Was there a cannonball lodged in a tree in Harpers Ferry?
February 10, 2022 12:08 PM   Subscribe

When I was a child in the 1950's my parents took me to Harper's Ferry and I thought I remember seeing a cannonball from the CW lodged in a tree on a main street. I don't see any sighn of it on Google. Does anyone else remember this?
posted by mcbeitz to Society & Culture (5 answers total) 1 user marked this as a favorite
There was a cannonball in a tree in Quebec City, Canada until pretty recently- did you ever visit?
posted by nouvelle-personne at 12:14 PM on February 10, 2022 [2 favorites]

I've been to Harper's Ferry a million times (I grew up in a neighboring town) and do not remember this. But I was a kid in the 90s/00s, so could not tell you what cannonball-related weirdness was going down (or not) in the 50s.
posted by catoclock at 4:17 PM on February 10, 2022

No clue here, but there's a Cannonball Deli in Harper's Ferry. Seems like it must have at least some conceptual connection to your question, not sure it was open in the 50s though.

Maybe a call to the restaurant would provide some answers?
posted by kensington314 at 4:21 PM on February 10, 2022

I have been to Harpers Ferry several times, and can't recall seeing a cannonball in a tree, but like catoclock most of my visits have been more recent and it's not unlikely that a tree alive in the 1950s may have fallen down for various reasons since then.

The Battle of Harpers Ferry (mid-Sept 1862) involved a fairly significant artillery bombardment of the town from "Maryland Heights", leading eventually to the surrender of the Union garrison (possibly the single-largest surrender of US troops until the Philippines in WWII). It's typically noted as one of the most lopsided and unnecessary losses on the Union side of the early Civil War, largely due to the defending commander's incompetence. (He was, perhaps appropriately, killed by a cannonball after deciding to surrender.)

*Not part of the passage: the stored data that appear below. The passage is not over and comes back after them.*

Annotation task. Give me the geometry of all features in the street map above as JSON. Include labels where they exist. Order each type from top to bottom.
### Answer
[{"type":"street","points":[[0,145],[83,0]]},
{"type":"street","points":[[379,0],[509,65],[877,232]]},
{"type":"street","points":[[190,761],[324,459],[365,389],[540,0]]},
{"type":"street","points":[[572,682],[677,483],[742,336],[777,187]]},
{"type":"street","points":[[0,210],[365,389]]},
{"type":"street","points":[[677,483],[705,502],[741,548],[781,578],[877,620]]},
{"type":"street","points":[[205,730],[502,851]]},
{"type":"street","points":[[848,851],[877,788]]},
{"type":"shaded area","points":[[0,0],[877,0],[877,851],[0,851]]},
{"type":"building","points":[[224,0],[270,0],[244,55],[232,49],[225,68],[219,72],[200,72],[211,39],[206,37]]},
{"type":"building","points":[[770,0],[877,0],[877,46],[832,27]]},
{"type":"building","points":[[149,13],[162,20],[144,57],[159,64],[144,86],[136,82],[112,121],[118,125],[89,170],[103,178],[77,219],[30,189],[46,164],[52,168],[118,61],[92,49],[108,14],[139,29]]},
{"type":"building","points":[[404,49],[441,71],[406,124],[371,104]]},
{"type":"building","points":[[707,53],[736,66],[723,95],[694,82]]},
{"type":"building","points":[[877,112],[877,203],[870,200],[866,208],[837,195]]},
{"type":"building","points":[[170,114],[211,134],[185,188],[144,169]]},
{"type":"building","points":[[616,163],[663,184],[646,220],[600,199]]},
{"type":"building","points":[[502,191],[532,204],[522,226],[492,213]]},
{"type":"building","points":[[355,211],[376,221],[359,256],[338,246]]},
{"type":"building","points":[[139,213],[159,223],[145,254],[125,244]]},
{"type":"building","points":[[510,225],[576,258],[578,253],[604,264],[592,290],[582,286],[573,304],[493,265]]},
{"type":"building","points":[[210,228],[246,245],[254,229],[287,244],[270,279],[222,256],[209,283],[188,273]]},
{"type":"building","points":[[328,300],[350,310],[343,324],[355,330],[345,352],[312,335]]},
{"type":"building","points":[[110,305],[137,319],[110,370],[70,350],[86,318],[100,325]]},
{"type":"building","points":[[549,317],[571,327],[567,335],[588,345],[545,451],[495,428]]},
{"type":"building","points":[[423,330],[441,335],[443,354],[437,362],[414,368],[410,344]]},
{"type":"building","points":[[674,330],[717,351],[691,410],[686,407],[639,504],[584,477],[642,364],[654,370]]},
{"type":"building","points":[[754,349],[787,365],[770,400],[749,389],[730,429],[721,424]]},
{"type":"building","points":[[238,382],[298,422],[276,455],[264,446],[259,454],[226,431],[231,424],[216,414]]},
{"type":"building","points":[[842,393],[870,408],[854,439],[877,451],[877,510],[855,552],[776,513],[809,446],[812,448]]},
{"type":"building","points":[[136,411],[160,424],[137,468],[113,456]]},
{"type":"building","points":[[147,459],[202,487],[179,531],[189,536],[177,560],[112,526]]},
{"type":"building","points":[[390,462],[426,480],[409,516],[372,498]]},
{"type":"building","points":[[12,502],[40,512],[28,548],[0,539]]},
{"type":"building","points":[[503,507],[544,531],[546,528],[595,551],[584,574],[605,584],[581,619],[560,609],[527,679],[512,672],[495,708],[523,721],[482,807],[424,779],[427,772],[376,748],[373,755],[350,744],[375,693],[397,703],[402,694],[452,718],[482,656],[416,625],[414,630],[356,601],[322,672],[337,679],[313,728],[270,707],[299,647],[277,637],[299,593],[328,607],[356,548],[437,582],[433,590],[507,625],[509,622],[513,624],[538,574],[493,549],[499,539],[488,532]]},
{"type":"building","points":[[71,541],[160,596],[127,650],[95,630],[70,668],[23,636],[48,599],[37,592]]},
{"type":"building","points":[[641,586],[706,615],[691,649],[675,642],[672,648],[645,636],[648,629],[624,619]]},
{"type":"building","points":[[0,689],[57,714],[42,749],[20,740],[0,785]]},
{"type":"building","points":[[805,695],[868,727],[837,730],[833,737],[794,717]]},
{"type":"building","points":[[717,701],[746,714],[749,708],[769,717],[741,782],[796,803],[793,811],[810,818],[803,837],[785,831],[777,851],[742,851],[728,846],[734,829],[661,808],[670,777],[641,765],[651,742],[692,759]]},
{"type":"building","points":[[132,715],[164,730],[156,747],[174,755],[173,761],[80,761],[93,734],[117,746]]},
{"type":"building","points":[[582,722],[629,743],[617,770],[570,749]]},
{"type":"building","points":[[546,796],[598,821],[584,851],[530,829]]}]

So it's certainly very possible that a cannonball became lodged in a tree—solid shot would probably have been used against the fortified garrison and buildings in the town—and that such an artifact would have been considered significant enough to be preserved and displayed, since the artillery barrage led pretty directly to the Union garrison's surrender, which had downstream effects on the later battle at Antietam/Sharpsburg (the Confederates who took Harpers Ferry basically saved the day for Lee, who otherwise might have been defeated then and there), and arguably led to the timing of Lincoln's Emancipation Proclamation and shaped the rest of the war.
posted by Kadin2048 at 9:27 AM on February 11, 2022

Sorry it's taken me a couple days. I contacted a National Parks historian and former Harpers Ferry ranger in my family, to ask about this. He said he was unaware of any story of a cannon ball lodged in a tree.

His best guess, he said, was that either you were confusing it with some other site, or possibly you were told a tall tale and remember it so vividly that the years have transformed the memory into one of actually seeing it. He said it's not unusual for that to happen with distant memories, nor is it unusual for tour guides to embellish their narratives with things that are more colorful than true.